[Source texts of formatted documents]
◇ ◇ ◇ ◇ ◇ ◇ ◇

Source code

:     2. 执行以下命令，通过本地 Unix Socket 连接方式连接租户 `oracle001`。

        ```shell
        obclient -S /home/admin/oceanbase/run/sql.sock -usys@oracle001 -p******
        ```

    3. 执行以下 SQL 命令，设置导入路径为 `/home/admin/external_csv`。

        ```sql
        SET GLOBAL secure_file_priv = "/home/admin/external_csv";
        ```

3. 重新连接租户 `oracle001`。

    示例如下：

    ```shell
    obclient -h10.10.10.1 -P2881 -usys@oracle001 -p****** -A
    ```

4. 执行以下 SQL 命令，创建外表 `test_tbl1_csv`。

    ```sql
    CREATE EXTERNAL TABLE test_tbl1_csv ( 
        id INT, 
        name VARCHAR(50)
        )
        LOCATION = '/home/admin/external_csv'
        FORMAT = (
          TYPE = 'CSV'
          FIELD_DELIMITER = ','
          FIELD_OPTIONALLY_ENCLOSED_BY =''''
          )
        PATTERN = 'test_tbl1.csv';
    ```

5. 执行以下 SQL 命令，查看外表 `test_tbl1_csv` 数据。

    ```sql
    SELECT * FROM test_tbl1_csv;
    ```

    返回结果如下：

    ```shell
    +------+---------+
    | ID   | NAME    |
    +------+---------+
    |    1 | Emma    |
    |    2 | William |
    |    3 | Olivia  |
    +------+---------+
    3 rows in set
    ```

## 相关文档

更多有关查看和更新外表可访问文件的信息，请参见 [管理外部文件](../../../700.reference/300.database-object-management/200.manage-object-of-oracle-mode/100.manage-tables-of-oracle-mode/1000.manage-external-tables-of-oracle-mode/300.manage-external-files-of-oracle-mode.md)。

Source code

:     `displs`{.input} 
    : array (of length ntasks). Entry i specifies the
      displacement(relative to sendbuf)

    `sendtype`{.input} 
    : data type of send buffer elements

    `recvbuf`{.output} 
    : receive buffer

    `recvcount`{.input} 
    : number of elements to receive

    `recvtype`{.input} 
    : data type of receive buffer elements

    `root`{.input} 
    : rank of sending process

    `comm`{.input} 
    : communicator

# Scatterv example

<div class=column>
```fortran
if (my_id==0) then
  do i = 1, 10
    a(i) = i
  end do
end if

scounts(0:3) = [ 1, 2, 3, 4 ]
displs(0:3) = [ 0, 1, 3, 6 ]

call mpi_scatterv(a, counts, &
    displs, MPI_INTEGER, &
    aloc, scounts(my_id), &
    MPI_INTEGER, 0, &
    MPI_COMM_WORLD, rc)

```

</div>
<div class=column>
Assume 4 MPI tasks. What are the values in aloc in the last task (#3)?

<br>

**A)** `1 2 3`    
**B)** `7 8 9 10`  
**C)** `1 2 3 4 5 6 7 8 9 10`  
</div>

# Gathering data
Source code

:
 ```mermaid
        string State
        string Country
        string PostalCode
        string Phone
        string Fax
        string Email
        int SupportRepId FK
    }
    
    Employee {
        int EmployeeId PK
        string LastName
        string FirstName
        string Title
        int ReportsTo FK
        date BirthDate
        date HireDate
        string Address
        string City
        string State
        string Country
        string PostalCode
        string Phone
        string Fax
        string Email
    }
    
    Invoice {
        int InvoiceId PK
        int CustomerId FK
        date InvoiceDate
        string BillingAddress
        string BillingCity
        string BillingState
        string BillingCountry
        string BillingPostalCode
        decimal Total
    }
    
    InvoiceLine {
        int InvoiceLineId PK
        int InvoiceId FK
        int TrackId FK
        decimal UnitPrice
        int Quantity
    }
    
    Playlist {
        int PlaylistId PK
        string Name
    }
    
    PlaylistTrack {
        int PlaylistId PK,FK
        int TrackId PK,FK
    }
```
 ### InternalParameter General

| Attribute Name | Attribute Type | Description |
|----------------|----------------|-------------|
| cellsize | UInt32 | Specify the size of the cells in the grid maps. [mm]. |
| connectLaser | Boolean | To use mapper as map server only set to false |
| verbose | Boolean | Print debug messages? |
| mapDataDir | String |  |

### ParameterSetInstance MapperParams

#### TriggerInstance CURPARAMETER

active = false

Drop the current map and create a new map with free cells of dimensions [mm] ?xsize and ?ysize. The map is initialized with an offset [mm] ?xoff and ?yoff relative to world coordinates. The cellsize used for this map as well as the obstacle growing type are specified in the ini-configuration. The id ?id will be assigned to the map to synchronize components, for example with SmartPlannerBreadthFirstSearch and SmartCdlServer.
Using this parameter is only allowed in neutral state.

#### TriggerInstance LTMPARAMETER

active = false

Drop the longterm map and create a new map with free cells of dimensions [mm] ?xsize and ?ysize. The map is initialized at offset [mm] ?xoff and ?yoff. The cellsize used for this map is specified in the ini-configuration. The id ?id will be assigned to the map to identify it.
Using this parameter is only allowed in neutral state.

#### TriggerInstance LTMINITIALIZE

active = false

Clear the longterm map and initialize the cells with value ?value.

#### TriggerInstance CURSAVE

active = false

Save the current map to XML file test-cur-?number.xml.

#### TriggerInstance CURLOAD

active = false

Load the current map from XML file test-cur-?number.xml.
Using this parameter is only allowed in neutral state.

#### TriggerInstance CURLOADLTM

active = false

◇ ◇ ◇ ◇ ◇ ◇ ◇

#### WHAT IS REQUIRED
If a line in the entries includes the word "date", copy that line out.

#### WRITTEN ANSWER
        date BirthDate
        date HireDate
        date InvoiceDate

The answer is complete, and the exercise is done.